**Directions for this task**
The following entries should be restated word for word, pictures excluded.

**Records for the task**

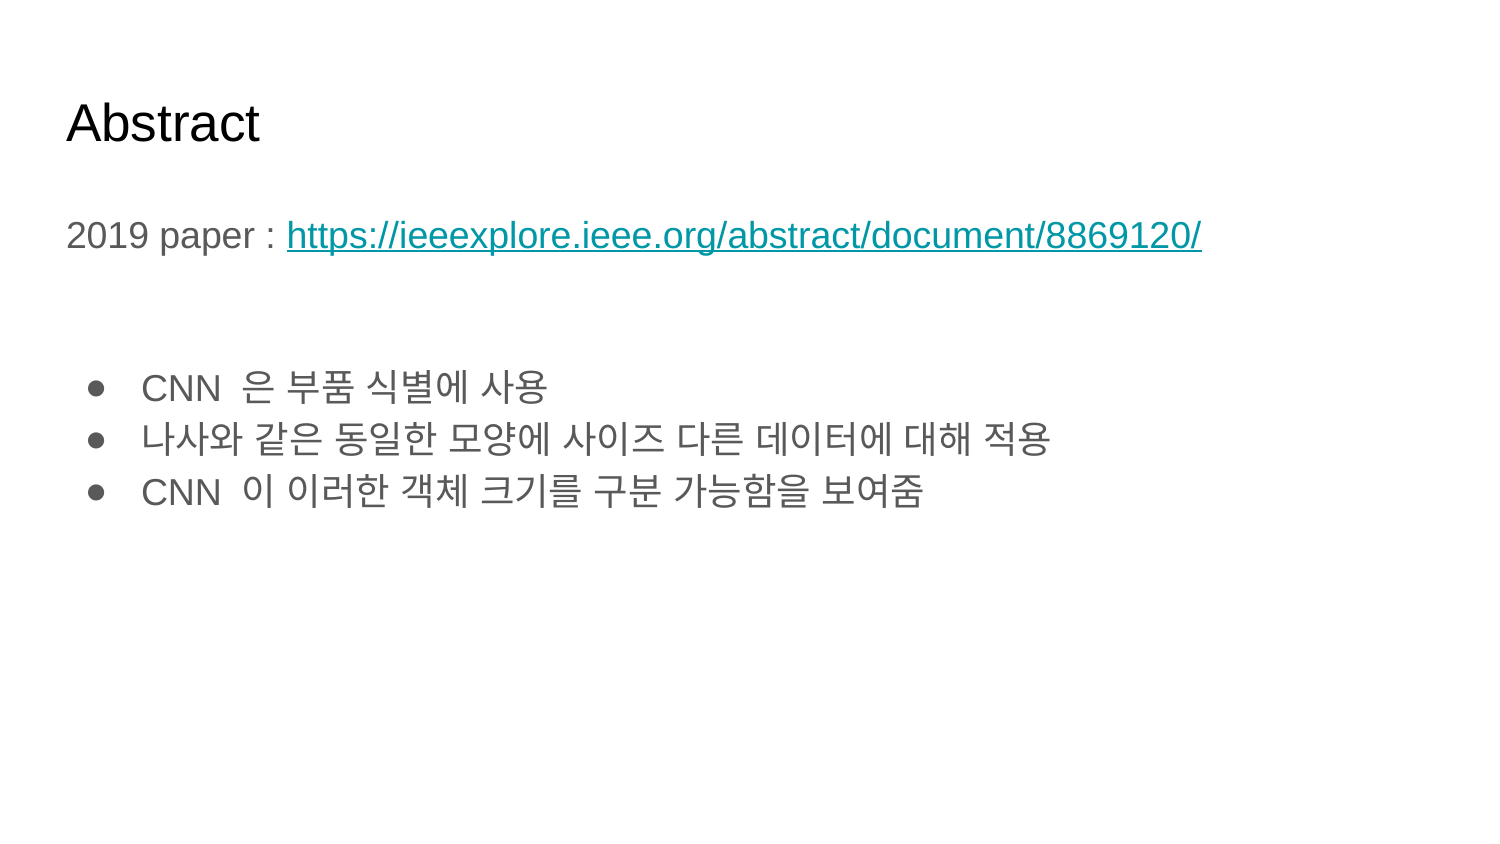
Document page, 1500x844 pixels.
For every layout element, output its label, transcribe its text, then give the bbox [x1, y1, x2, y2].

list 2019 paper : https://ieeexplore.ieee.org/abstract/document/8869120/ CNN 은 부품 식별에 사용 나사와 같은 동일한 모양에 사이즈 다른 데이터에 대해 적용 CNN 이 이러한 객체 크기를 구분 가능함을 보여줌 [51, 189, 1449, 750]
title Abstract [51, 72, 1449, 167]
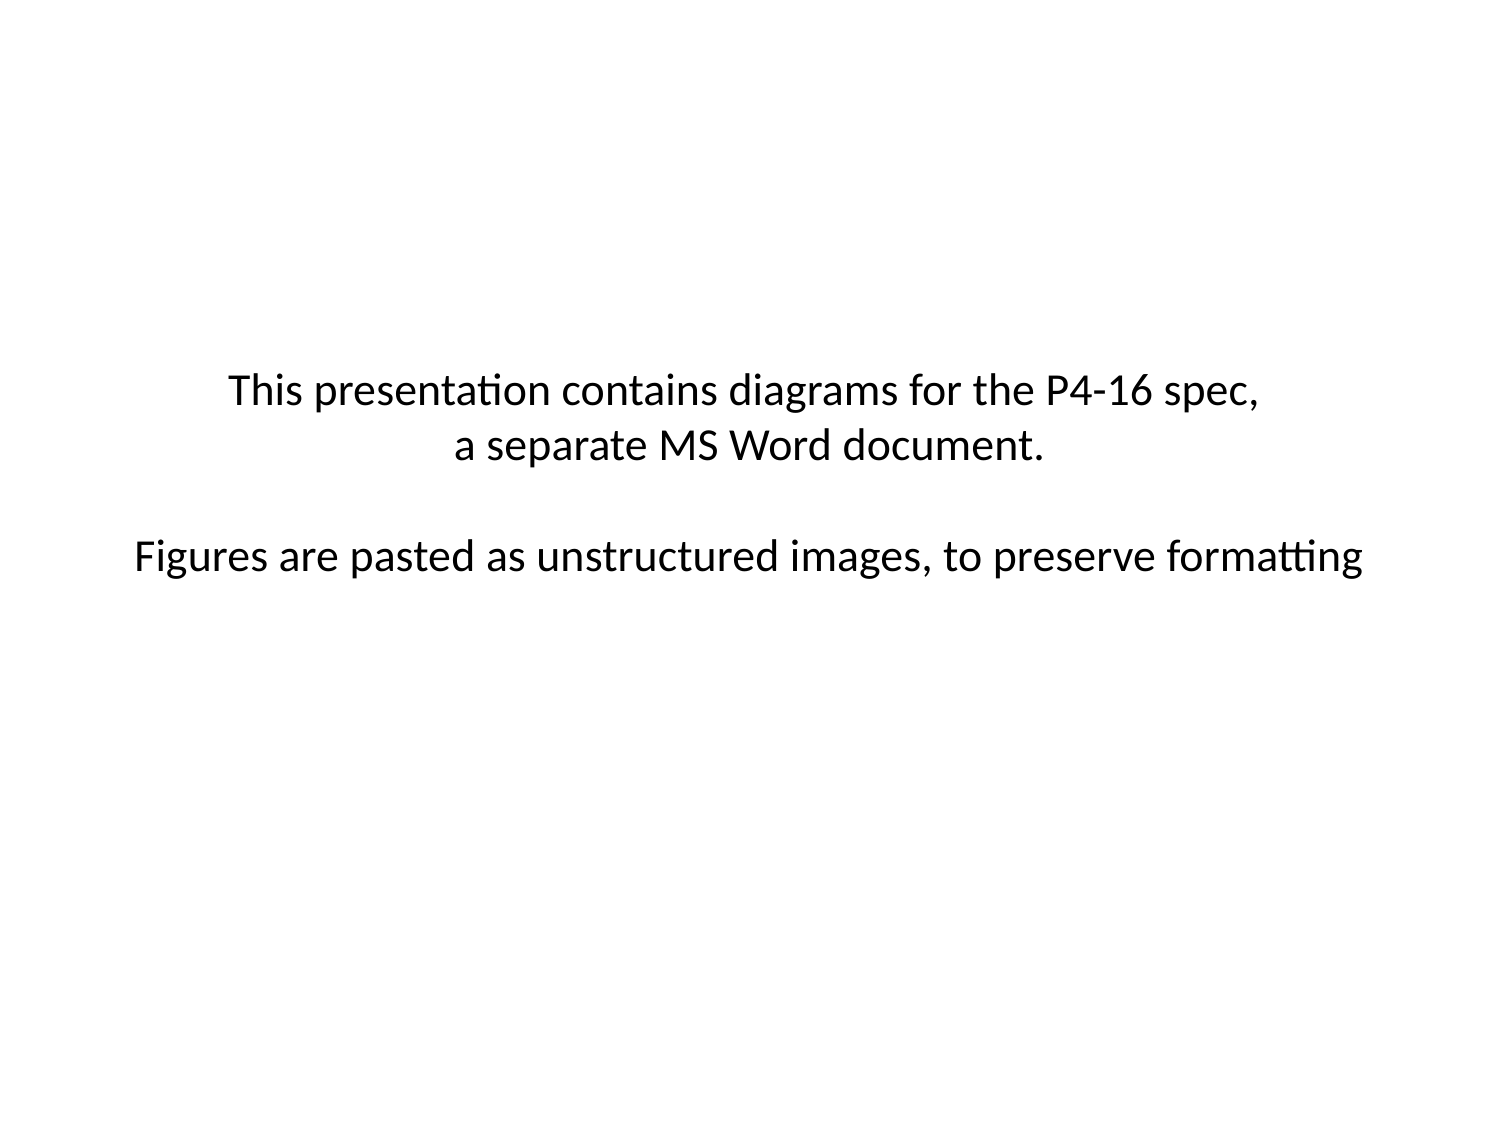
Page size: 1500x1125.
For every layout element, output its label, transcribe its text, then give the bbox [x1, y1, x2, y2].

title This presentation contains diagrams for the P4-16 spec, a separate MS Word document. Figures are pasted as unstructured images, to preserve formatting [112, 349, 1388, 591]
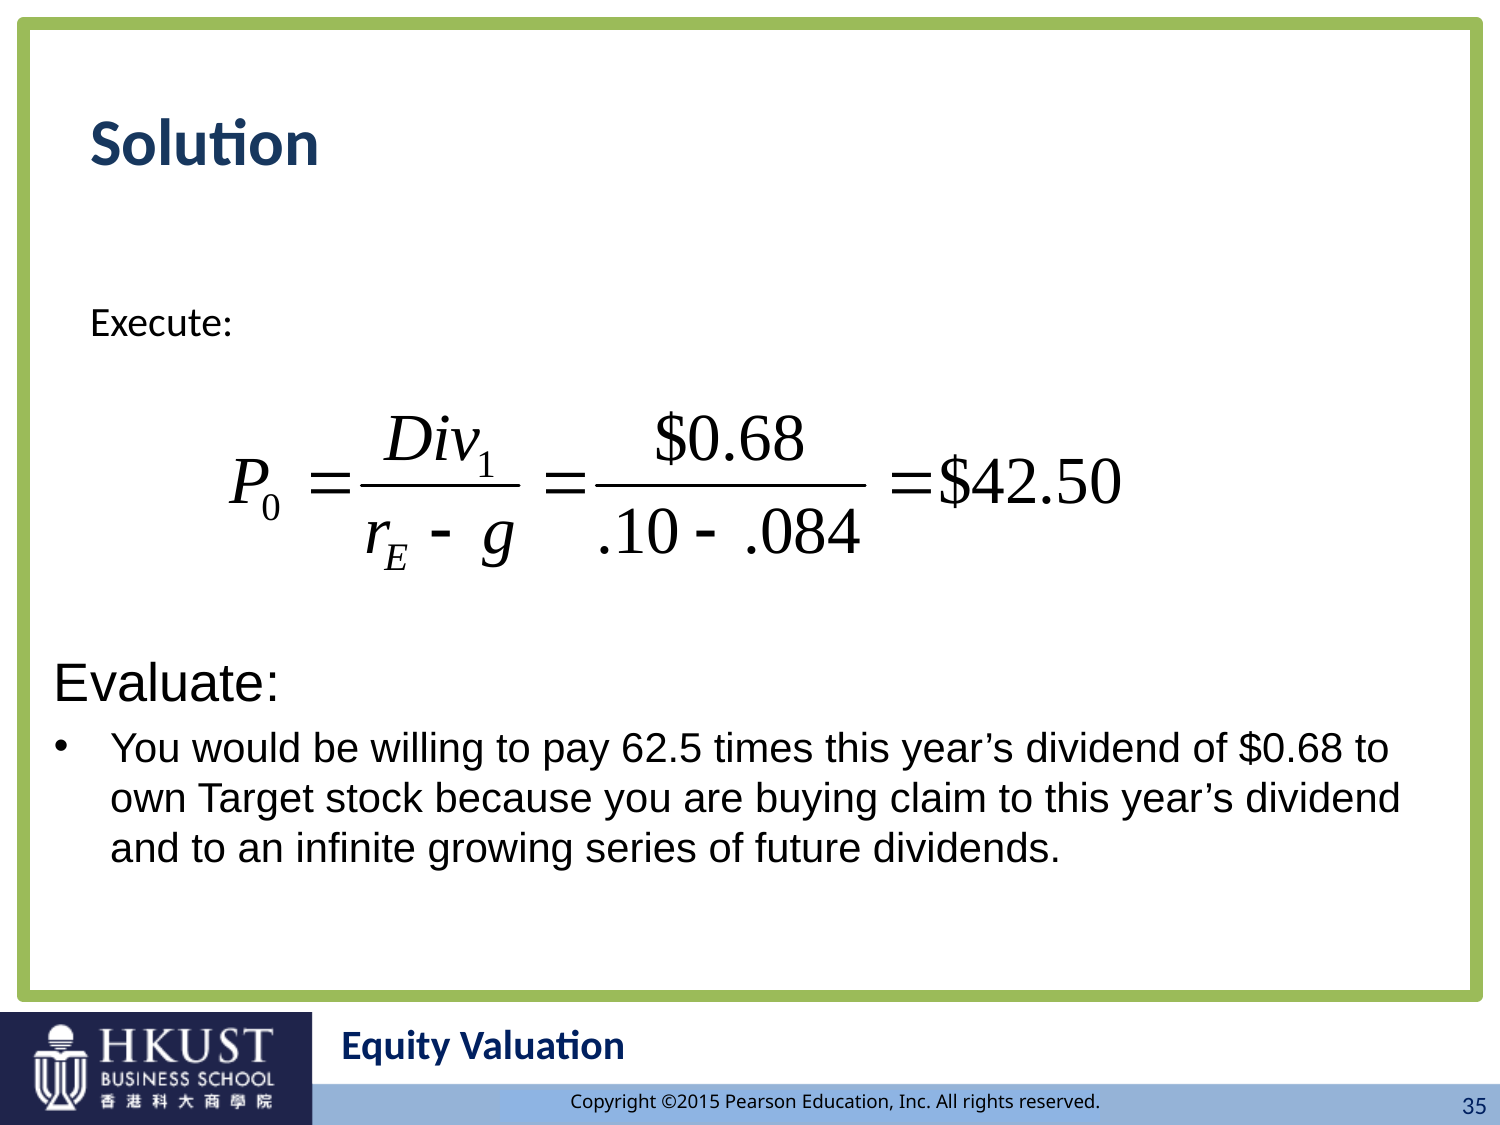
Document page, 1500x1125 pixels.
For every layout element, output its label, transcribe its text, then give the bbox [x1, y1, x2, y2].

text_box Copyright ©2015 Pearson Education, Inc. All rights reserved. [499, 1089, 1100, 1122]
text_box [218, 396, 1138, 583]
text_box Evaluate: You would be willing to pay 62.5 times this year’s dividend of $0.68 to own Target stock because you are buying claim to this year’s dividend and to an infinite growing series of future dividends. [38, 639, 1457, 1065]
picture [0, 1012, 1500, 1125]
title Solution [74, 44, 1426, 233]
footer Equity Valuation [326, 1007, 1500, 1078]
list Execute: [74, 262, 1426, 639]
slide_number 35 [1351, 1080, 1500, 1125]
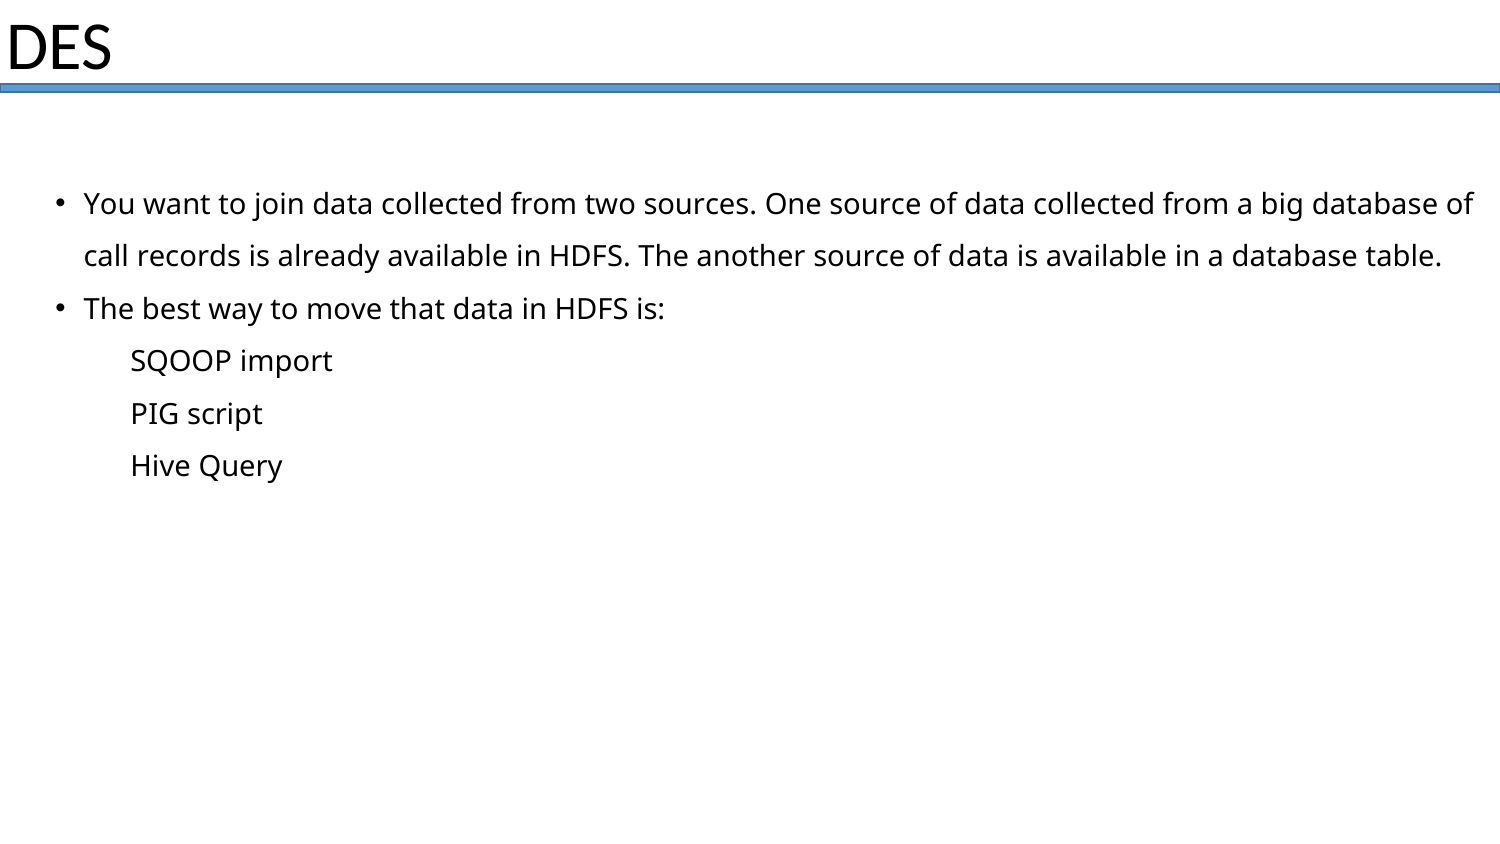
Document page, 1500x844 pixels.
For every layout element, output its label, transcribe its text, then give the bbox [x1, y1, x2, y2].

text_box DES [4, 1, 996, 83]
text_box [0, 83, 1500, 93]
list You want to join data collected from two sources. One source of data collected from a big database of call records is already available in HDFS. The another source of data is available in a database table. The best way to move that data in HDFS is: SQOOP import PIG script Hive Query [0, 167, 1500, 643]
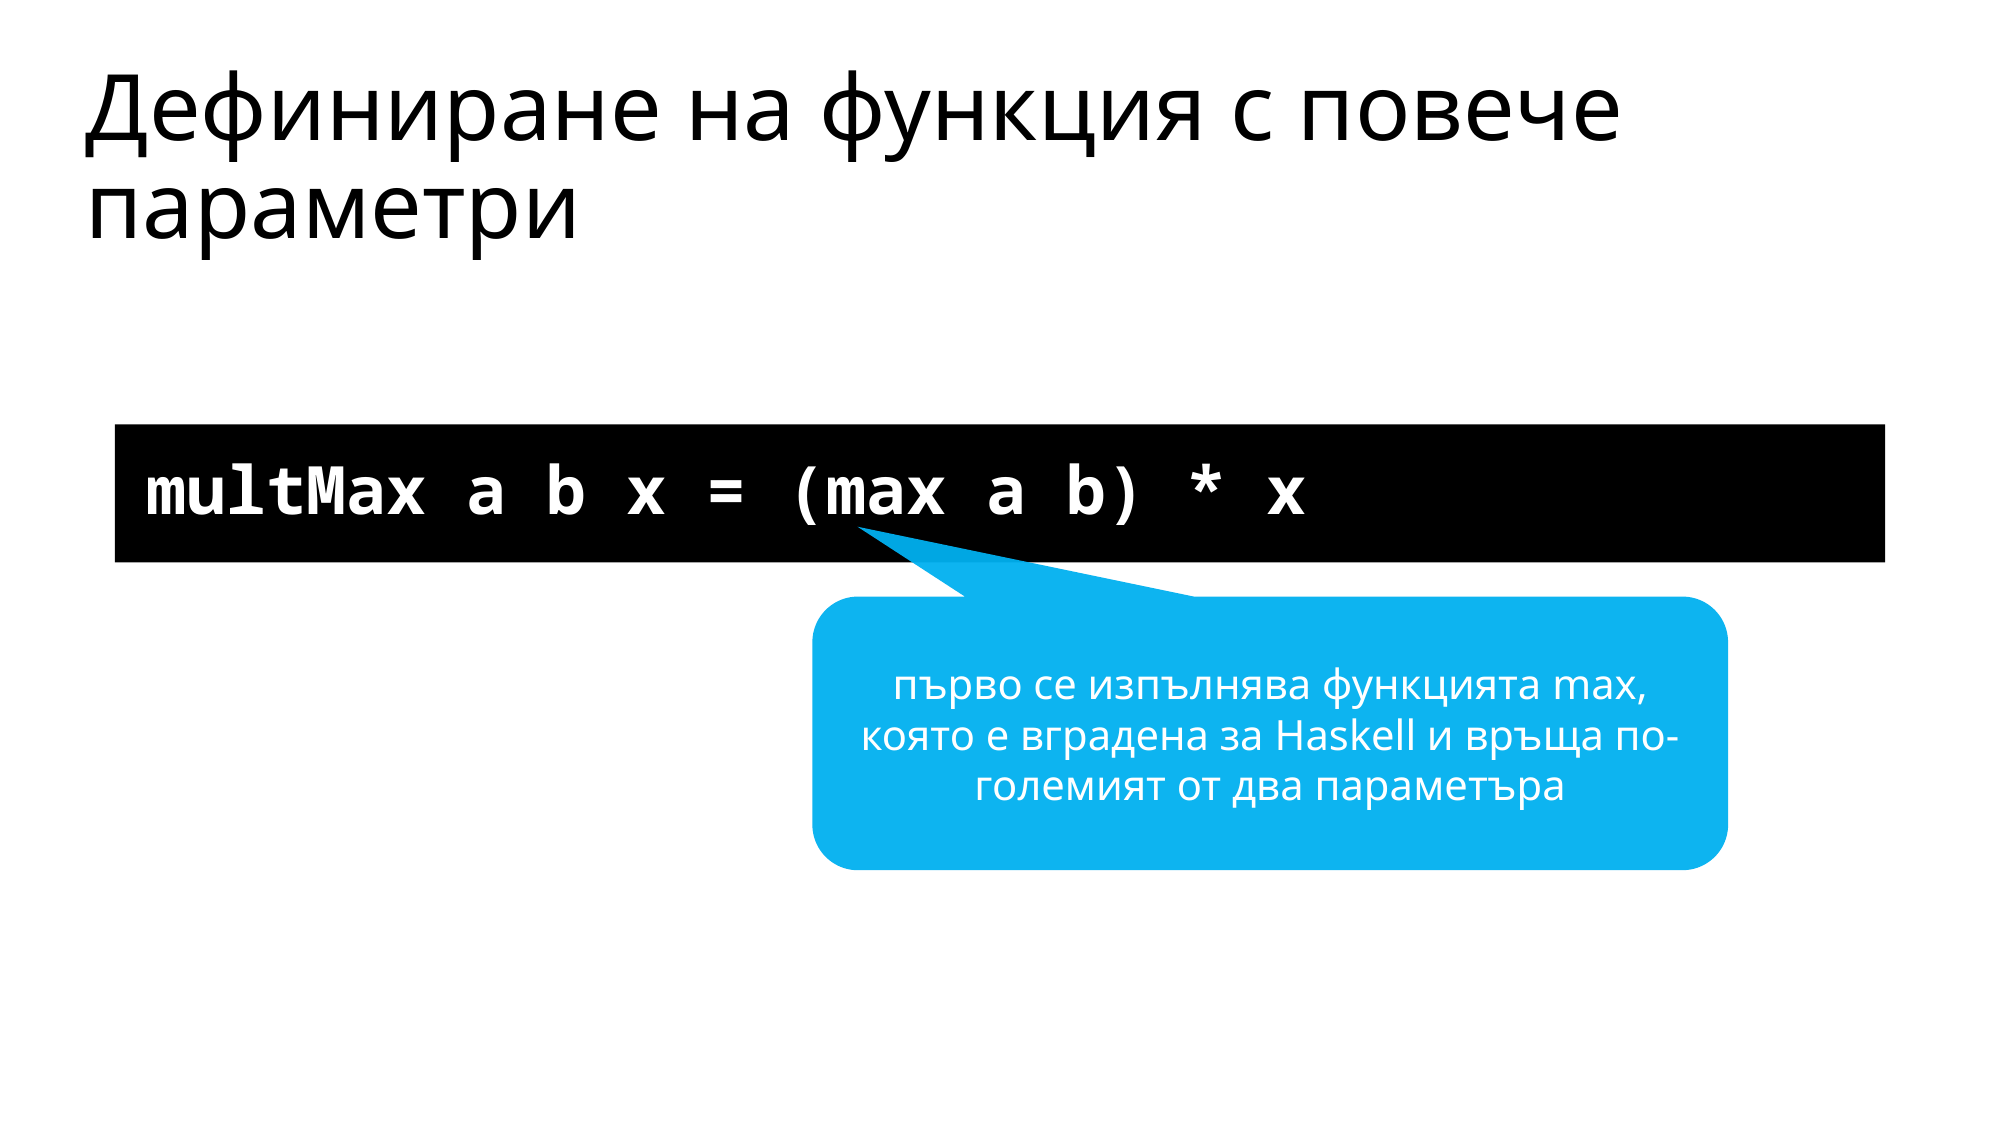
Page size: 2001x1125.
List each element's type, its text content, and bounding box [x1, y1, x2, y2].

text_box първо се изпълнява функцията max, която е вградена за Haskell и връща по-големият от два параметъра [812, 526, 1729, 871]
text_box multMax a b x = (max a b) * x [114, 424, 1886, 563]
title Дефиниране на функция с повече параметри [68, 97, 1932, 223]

**Exercise solution**
Document page, 1500x844 pixels.
For every layout element, output its label, transcribe its text, then give the bbox [x1, y1, x2, y2].

list 2019 paper : https://ieeexplore.ieee.org/abstract/document/8869120/ CNN 은 부품 식별에 사용 나사와 같은 동일한 모양에 사이즈 다른 데이터에 대해 적용 CNN 이 이러한 객체 크기를 구분 가능함을 보여줌 [51, 189, 1449, 750]
title Abstract [51, 72, 1449, 167]
Page size: 1500x1125.
For every layout element, output its label, transcribe its text, then give the bbox [x1, y1, x2, y2].

title This presentation contains diagrams for the P4-16 spec, a separate MS Word document. Figures are pasted as unstructured images, to preserve formatting [112, 349, 1388, 591]
Document page, 1500x1125 pixels.
For every layout element, output its label, transcribe its text, then give the bbox [x1, y1, x2, y2].

text_box Copyright ©2015 Pearson Education, Inc. All rights reserved. [499, 1089, 1100, 1122]
text_box [218, 396, 1138, 583]
text_box Evaluate: You would be willing to pay 62.5 times this year’s dividend of $0.68 to own Target stock because you are buying claim to this year’s dividend and to an infinite growing series of future dividends. [38, 639, 1457, 1065]
picture [0, 1012, 1500, 1125]
title Solution [74, 44, 1426, 233]
footer Equity Valuation [326, 1007, 1500, 1078]
list Execute: [74, 262, 1426, 639]
slide_number 35 [1351, 1080, 1500, 1125]
Document page, 1500x844 pixels.
For every layout element, output its label, transcribe its text, then give the bbox [x1, y1, x2, y2].

text_box DES [4, 1, 996, 83]
text_box [0, 83, 1500, 93]
list You want to join data collected from two sources. One source of data collected from a big database of call records is already available in HDFS. The another source of data is available in a database table. The best way to move that data in HDFS is: SQOOP import PIG script Hive Query [0, 167, 1500, 643]
Page size: 2001x1125.
List each element's type, its text content, and bounding box [x1, y1, x2, y2].

text_box първо се изпълнява функцията max, която е вградена за Haskell и връща по-големият от два параметъра [812, 526, 1729, 871]
text_box multMax a b x = (max a b) * x [114, 424, 1886, 563]
title Дефиниране на функция с повече параметри [68, 97, 1932, 223]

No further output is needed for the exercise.